A boy to keep the plough coulter clean
29 June 2021
Words by Murdo MacFarlane 1901-1982 Tune by Donaidh Barker (1999 - ), Peigi Barker (2002- )
Researched and sung by Donaidh and Peigi Barker
My plough lies above the furrow
And the ploughsock has been sharpened
I have spread my seaweed regularly
And I only want for one thing.
My furrow waits
and a boy who will keep the plough coulter clean
Is what I require.
And I’ll give my word
That when droving day comes round
He’ll get a groat from me.
O who! O Who! Who will I get to keep the coulter clean?
My yoke and my muzzle-bar
And my drag ropes are all in order
My horse newly shod
by “Steallag” in Stornoway.
Like a horseman in springtime
Going to fetch the midwife
Shouting that he didn’t
Have long to wait.
The grey mare is in the furrow
And the black horse on the furrow’s left side
So that I may plough straight, close and deep
And I leave nothing unploughed.
The gorse wears its golden crown
And with no ploughing or harrowing done
It’s the cuckoo’ s crop
I’ll be left with this year.
If I don’t plough and I don’t sow
How will we have a harvest
Or bake bread
From the cold empty meal-chest?
Young man that I meet
Leave your cattle on the machair land
And I will reward you.
(Translation from Le Mùirn)
Why we chose this song
We were looking for a song from Lewis and we wanted to find out more about Murdo MacFarlane’s songs. We came across the Melbost Bard’s songs beacause we were studying the singing of Donnie and Margaret MacLeod, who were in the group Na h-Òganaich. We chose Donnie and Margaret because they are brother and sister as we are. We discovered that they sang a lot of Murdo MacFarlane’s songs and so we looked for one of his songs that Na h-Òganaich hadn’t recorded.
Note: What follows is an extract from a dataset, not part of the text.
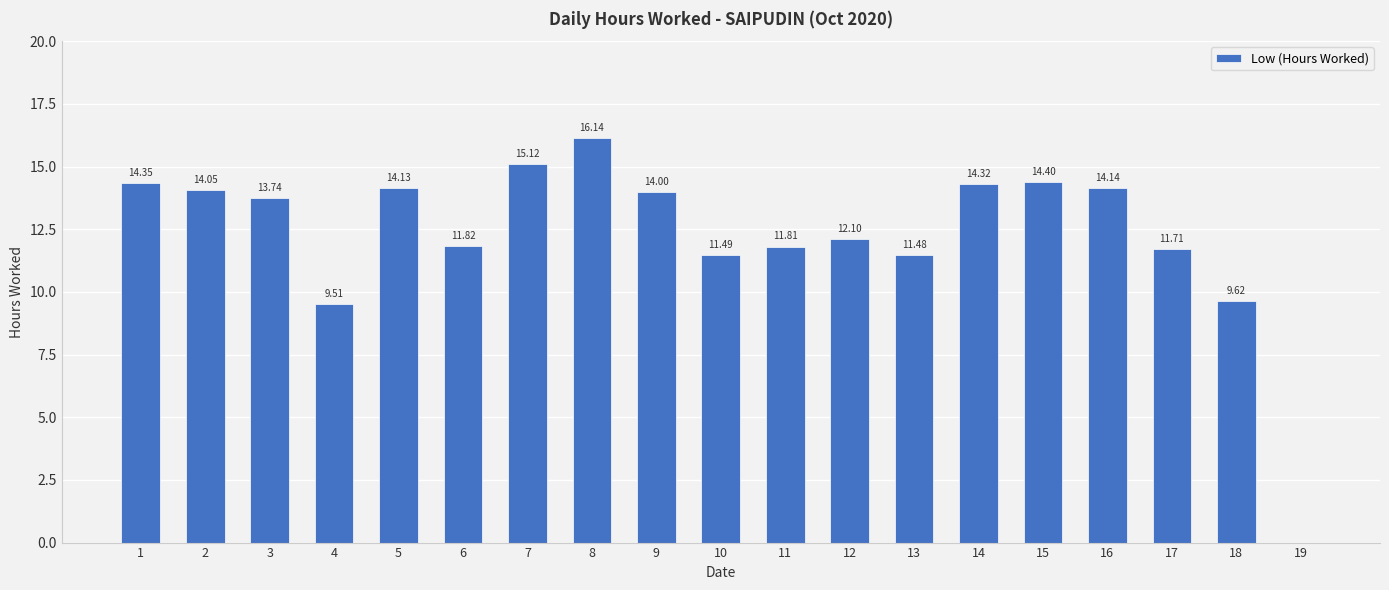

Count the number of values greater than 13.

10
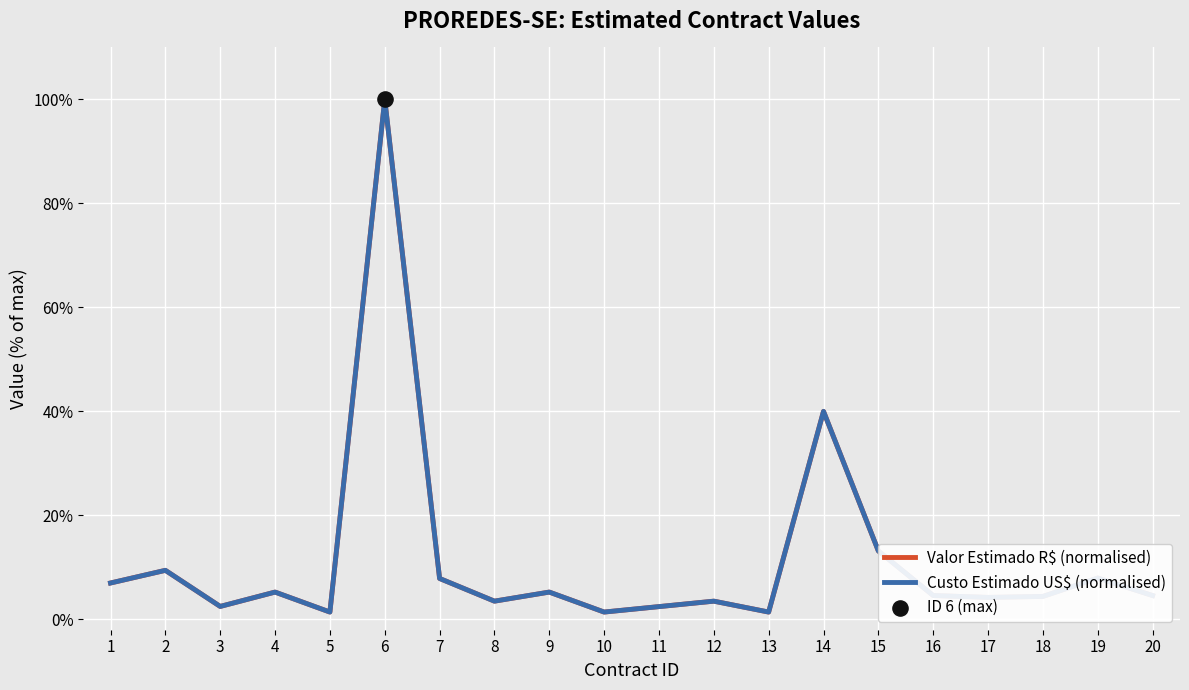

Is the value of Custo Estimado US$ (normalised) at 8 greater than the value of Valor Estimado R$ (normalised) at 10?

Yes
We found the song in Le Mùirn - Murchadh MacPhàrlain agus Mairead Nicleòid, Sgeul Càirdeis, written by Catrìona Murray about the friendship between Margaret and Murdo.
Murdo MacFarlane was born and brought up in Melbost, Lewis. He did not have Gaelic in school but he was taught French, Latin and English. He went to North America in the 1920s but returned to Scotland in 1932 and he was in the Second World War. He never married but he returned to Lewis after the war. Murdo is a famous author who wrote many other songs.
He wrote Cànan nan Gàidheal in 1974 and many singers have recorded it since then – for example Karen Matheson, Cathy Ann MacPhee and Ishbel MacAskill. He also wrote the song
’S fhada leam an oidhche gheamhraidh when he was working in Canada. Capercaillie, Anna Murray and Na h-Òganaich have all recorded that song.
In the song, Murdo is seeking someone who will work at keeping the plough coulter clean. ‘Geingealadh’ is not a common word today. Murdo explained it as follows:
“ This was a trade we had when we were young, going along by the plough when they were ploughing, and when the seaweed and the manure gathered in a lump round the plough coulter we had to keep the coulter clean using a fork or a stick or anything that would keep the coulter clean. And we would turn the manure and the seaweed that gathered in a lump round the coulter. We would return it to the furrow and that was doing ‘geingealadh’.
That’s what the man in the song is wanting, where will he find a lad to keep the plough coulter clean? I’m going back to a world that’s disappeared. I try to pluck things from that bygone world to give them to today’s generation, so they’ll know about the kind of things we had to do to earn a living.”
In the second verse Murdo mentions a man whose nickname was ‘Steallag’. Calum ‘Steallag’ MacLeod was a blacksmith in Stornoway and he was well-known in the community.
We don’t think the song is about one person but about people who have to work the land. We feel the song is a metaphor for Gaelic. It’s not ‘Who will I get to keep the coulter clean? ’ - who will keep working the land? – but who will keep Gaelic alive?
We want to thank Margaret MacLeod for the support she gave us with the song and with information about Murdo.